Step One: Determine Where Your Audience is
Taking the time to determine where your customers are spending most of their time online is important. Because there are so many channels to invest time and energy in, it doesn’t make sense to overextend yourself and try to be everywhere. Rather than making a half-hearted attempt at creating a cohesive social presence across all the major social media networks, on the off chance you’ll catch a customer’s eye, it makes more sense to focus your efforts on one or two social channels where you know your customers are.
Once you know the platforms your customers are using, figure out the mediums they use the most, and the devices they use. This way, you’ll get a clearer idea of where your customers are spending time, how, and where they normally shop.
For instance, you may learn there aren’t a lot of Instagrammers in your target audience. That means you can either ditch the channel, or skip it altogether and focus your efforts on other channels that are far more profitable.
Use your Google Analytics account to learn more about your customers – specifically the Acquisition reports. These will show you the channels that are effectively driving visitors to your website, and then you’ll get a better idea of how people are finding your business. If you want to go more in-depth, look at the Multi-Channel Funnels option and run different attribution reports to see the full conversion path.
Step Two: Identify All Touchpoints and Make Them Shoppable
To maximize your omni-channel approach, any and all customer touchpoints must be shoppable. If you find, for instance, that you have a decent size customer base on Instagram or Pinterest, both of these networks have shoppable post options that allow people to make purchases directly from those platforms.
The idea is that no matter where your customers are, you should make it as easy as possible for them to move from product discovery to conversion. If they find out about your product while browsing Instagram, but have to go to a computer to actually buy it, you’re taking the chance that the person either won’t want to do that, or can’t do it right then and will forget to do it later.
You’ll decide the touch points you want to use based on the ones you believe will be most profitable to you, based on where your customers shop and where they hang out.
Step Three: Create a Smooth Transition Between Online and Offline
If you are a brand with both an online presence and a traditional brick-and-mortar store for offline purchases, you have to bridge the gap between the two to provide a better customer experience. Major retailers like Walmart and Kohl’s have done this by allowing you to place orders online and come pick them up in store, rather than waiting (and paying) for them to be shipped to your home.
This allows customers to save time and hassle associated with going to your store and finding out you don’t have the item in stock, or having to call to find out. They can pay for the purchase online, and simply pick it up later, rather than having to go into the store and find it themselves. Saving time is a good motivator for customers.

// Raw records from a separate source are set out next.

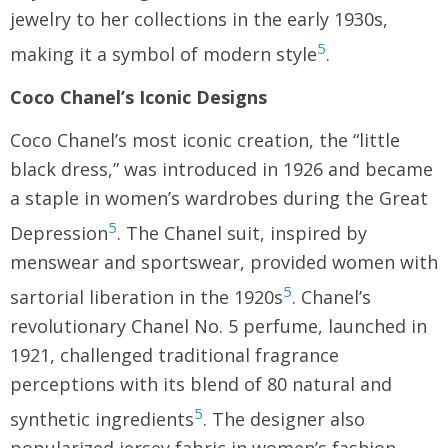
jewelry to her collections in the early 1930s,
5
making it a symbol of modern style
.
Coco Chanel’s Iconic Designs
Coco Chanel’s most iconic creation, the “little
black dress,” was introduced in 1926 and became
a staple in women’s wardrobes during the Great
5
Depression
. The Chanel suit, inspired by
menswear and sportswear, provided women with
5
sartorial liberation in the 1920s
. Chanel’s
revolutionary Chanel No. 5 perfume, launched in
1921, challenged traditional fragrance
perceptions with its blend of 80 natural and
5
synthetic ingredients
. The designer also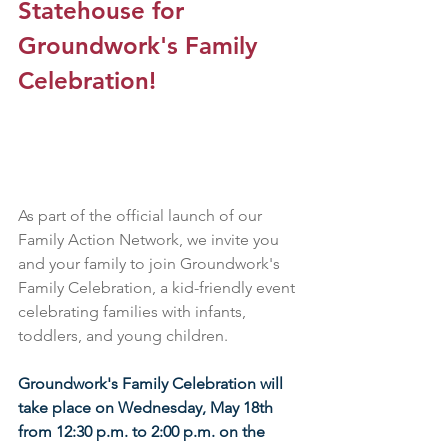
Statehouse for 
Groundwork's Family 
Celebration!
As part of the official launch of our 
Family Action Network, we invite you 
and your family to join Groundwork's 
Family Celebration, a kid-friendly event 
celebrating families with infants, 
toddlers, and young children.
Groundwork's Family Celebration will 
take place on Wednesday, May 18th 
from 12:30 p.m. to 2:00 p.m. on the 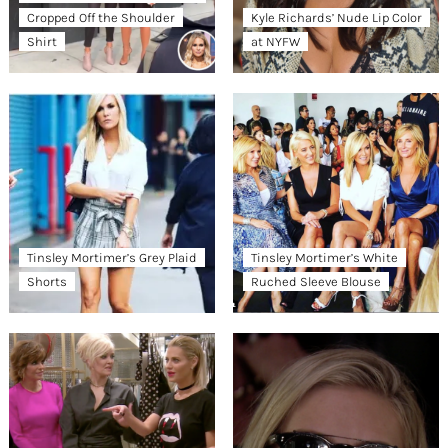
Cropped Off the Shoulder
Kyle Richards’ Nude Lip Color
Shirt
at NYFW
Tinsley Mortimer’s Grey Plaid
Tinsley Mortimer’s White
Shorts
Ruched Sleeve Blouse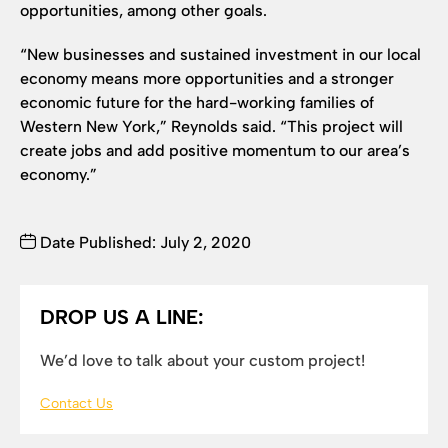
opportunities, among other goals.
“New businesses and sustained investment in our local
economy means more opportunities and a stronger
economic future for the hard-working families of
Western New York,” Reynolds said. “This project will
create jobs and add positive momentum to our area’s
economy.”
Date Published: July 2, 2020
DROP US A LINE:
We’d love to talk about your custom project!
Contact Us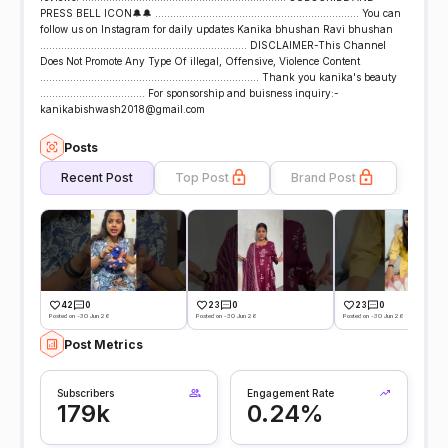
PRESS BELL ICON🔔🔔 .................................................................... You can
follow us on Instagram for daily updates Kanika bhushan Ravi bhushan
..................................................................... DISCLAIMER-This Channel
Does Not Promote Any Type Of illegal, Offensive, Violence Content
......................................................................... Thank you kanika's beauty
................................... For sponsorship and buisness inquiry:-
kanikabishwash2018@gmail.com
Posts
Recent Post
Top Post
Brand Post
42
0
23
0
23
0
Posted on -30 Jun 26
Posted on -30 Jun 26
Posted on -30 Jun 26
Post Metrics
Subscribers
Engagement Rate
179k
0.24%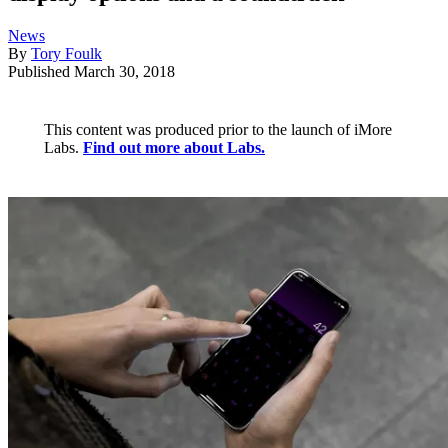
News
By
Tory Foulk
Published
March 30, 2018
This content was produced prior to the launch of iMore
Labs.
Find out more about Labs.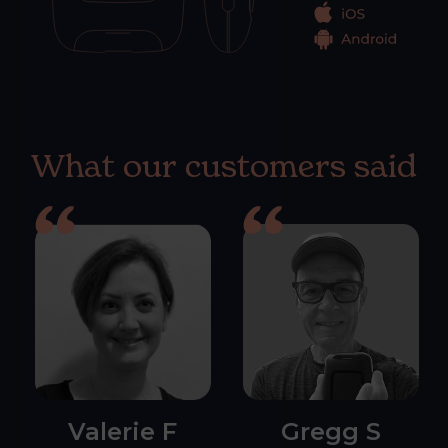
What our customers said
Valerie F
Gregg S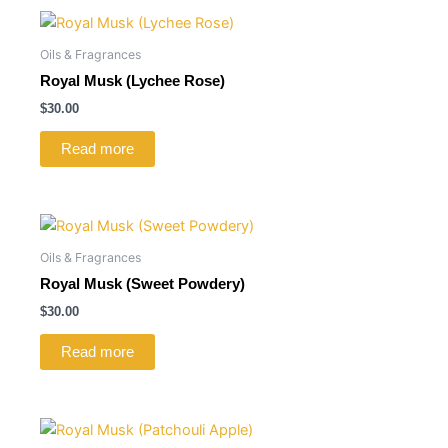
Oils & Fragrances
Royal Musk (Lychee Rose)
$
30.00
Read more
Oils & Fragrances
Royal Musk (Sweet Powdery)
$
30.00
Read more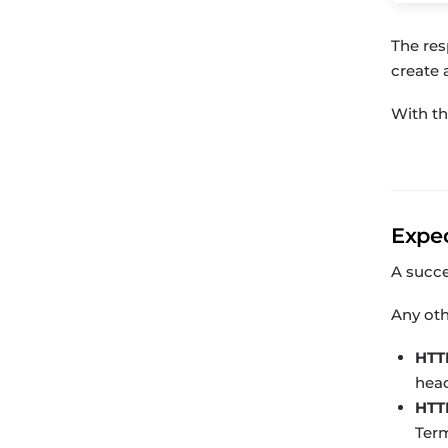
The res
create 
With t
Expe
A succ
Any oth
HTT
head
HTT
Term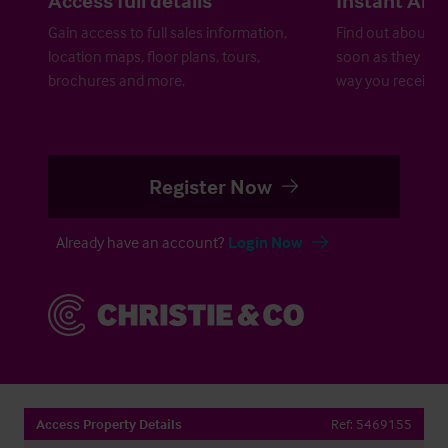
Gain access to full sales information,
Find out about ne
location maps, floor plans, tours,
soon as they are 
brochures and more.
way you receive a
Register Now
Already have an account?
Login Now
Access Property Details
Ref:
5469155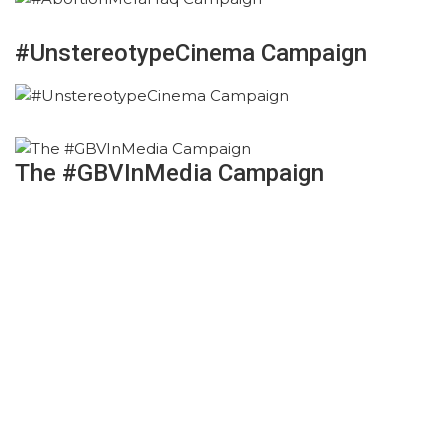
#UnstereotypeCinema Campaign
The #GBVInMedia Campaign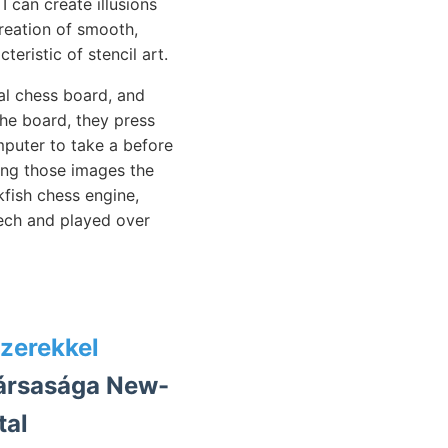
I can create illusions
reation of smooth,
teristic of stencil art.
l chess board, and
he board, they press
mputer to take a before
ing those images the
fish chess engine,
eech and played over
zerekkel
társasága New-
tal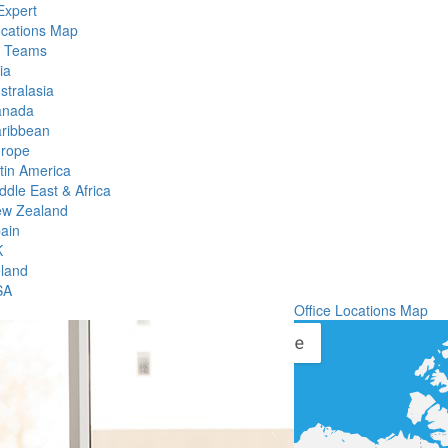
Expert
ocations Map
l Teams
ia
stralasia
anada
ribbean
rope
tin America
ddle East & Africa
w Zealand
ain
K
eland
SA
Office Locations Map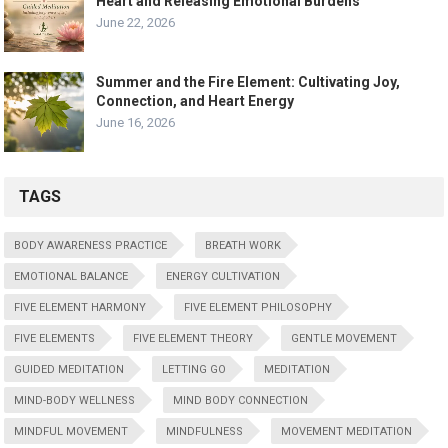
Heart and Releasing Emotional Burdens
June 22, 2026
Summer and the Fire Element: Cultivating Joy,
Connection, and Heart Energy
June 16, 2026
TAGS
BODY AWARENESS PRACTICE
BREATH WORK
EMOTIONAL BALANCE
ENERGY CULTIVATION
FIVE ELEMENT HARMONY
FIVE ELEMENT PHILOSOPHY
FIVE ELEMENTS
FIVE ELEMENT THEORY
GENTLE MOVEMENT
GUIDED MEDITATION
LETTING GO
MEDITATION
MIND-BODY WELLNESS
MIND BODY CONNECTION
MINDFUL MOVEMENT
MINDFULNESS
MOVEMENT MEDITATION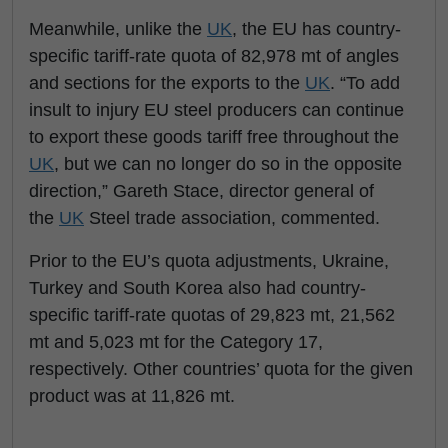
Meanwhile, unlike the
UK
, the EU has country-
specific tariff-rate quota of 82,978 mt of angles
and sections for the exports to the
UK
. “To add
insult to injury EU steel producers can continue
to export these goods tariff free throughout the
UK
, but we can no longer do so in the opposite
direction,” Gareth Stace, director general of
the
UK
Steel trade association, commented.
Prior to the EU’s quota adjustments, Ukraine,
Turkey and South Korea also had country-
specific tariff-rate quotas of 29,823 mt, 21,562
mt and 5,023 mt for the Category 17,
respectively. Other countries’ quota for the given
product was at 11,826 mt.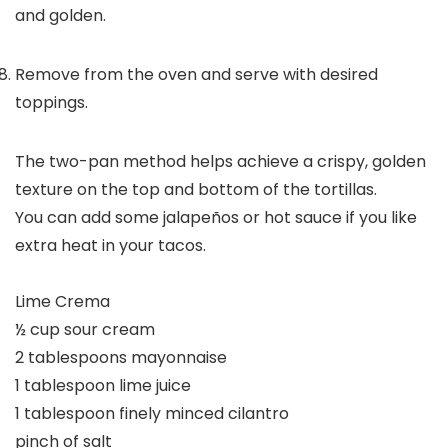
and golden.
Remove from the oven and serve with desired
toppings.
The two-pan method helps achieve a crispy, golden
texture on the top and bottom of the tortillas.
You can add some jalapeños or hot sauce if you like
extra heat in your tacos.
Lime Crema
½ cup sour cream
2 tablespoons mayonnaise
1 tablespoon lime juice
1 tablespoon finely minced cilantro
pinch of salt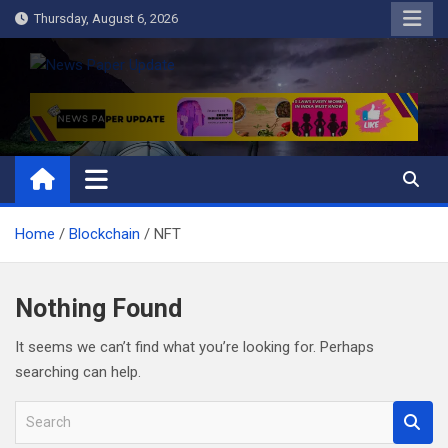
Skip
Thursday, August 6, 2026
to
content
News Paper Update
all ways up to date
Home
Blockchain
NFT
Nothing Found
It seems we can’t find what you’re looking for. Perhaps
searching can help.
S
e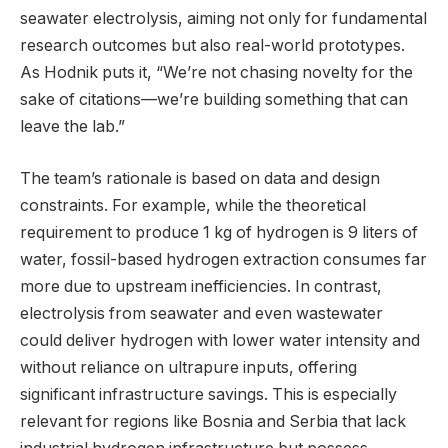
seawater electrolysis, aiming not only for fundamental
research outcomes but also real-world prototypes.
As Hodnik puts it, “We’re not chasing novelty for the
sake of citations—we’re building something that can
leave the lab.”
The team’s rationale is based on data and design
constraints. For example, while the theoretical
requirement to produce 1 kg of hydrogen is 9 liters of
water, fossil-based hydrogen extraction consumes far
more due to upstream inefficiencies. In contrast,
electrolysis from seawater and even wastewater
could deliver hydrogen with lower water intensity and
without reliance on ultrapure inputs, offering
significant infrastructure savings. This is especially
relevant for regions like Bosnia and Serbia that lack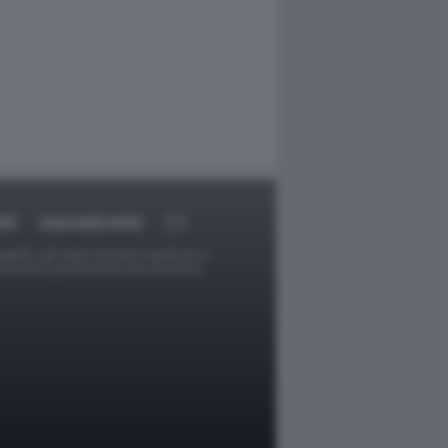
RT
DAGOARCHIVIO
ggetti o gli autori avessero qualcosa in
provvederà prontamente alla rimozione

Services like Prime Wardrobe allow you to shop for clothes and shoes you’d like to try. The items are shipped to you to try on, and you buy only what you want to keep – with no obligation to keep any of it. This is helpful because a lot of the time, you’re not sure something will look the way you think, or fit the way it should based on the description. If you make the purchase first, you’re left with having to return the items, possibly losing money because you have to pay for return shipping. This encourages people to buy because they can try before they commit, or exchange for a different size or color with greater ease.
Grocery stores and fast food restaurants are following along on the trend, using third party services such as Instacart, Shipt, DoorDash, GrubHub, and UberEats. Though they don’t generally deliver, customers in the right geographical areas can get pretty much anything delivered – from tacos to fried chicken. It’s a great option for when you’re sick of pizza delivery, or just don’t have time to make the grocery trip on your own. Partnering with third-party services allows brands to capitalize on creating an omnichannel experience and add convenience for their customers, without having to invest a ton of money into their own brand-specific initiatives.
All in all, anyone in retail – whether you have an offline presence or not – needs to consider their omni-channel strategy. Put your customers first in everything you do, and test everything until you get the best possible results. Your bottom line will thank you.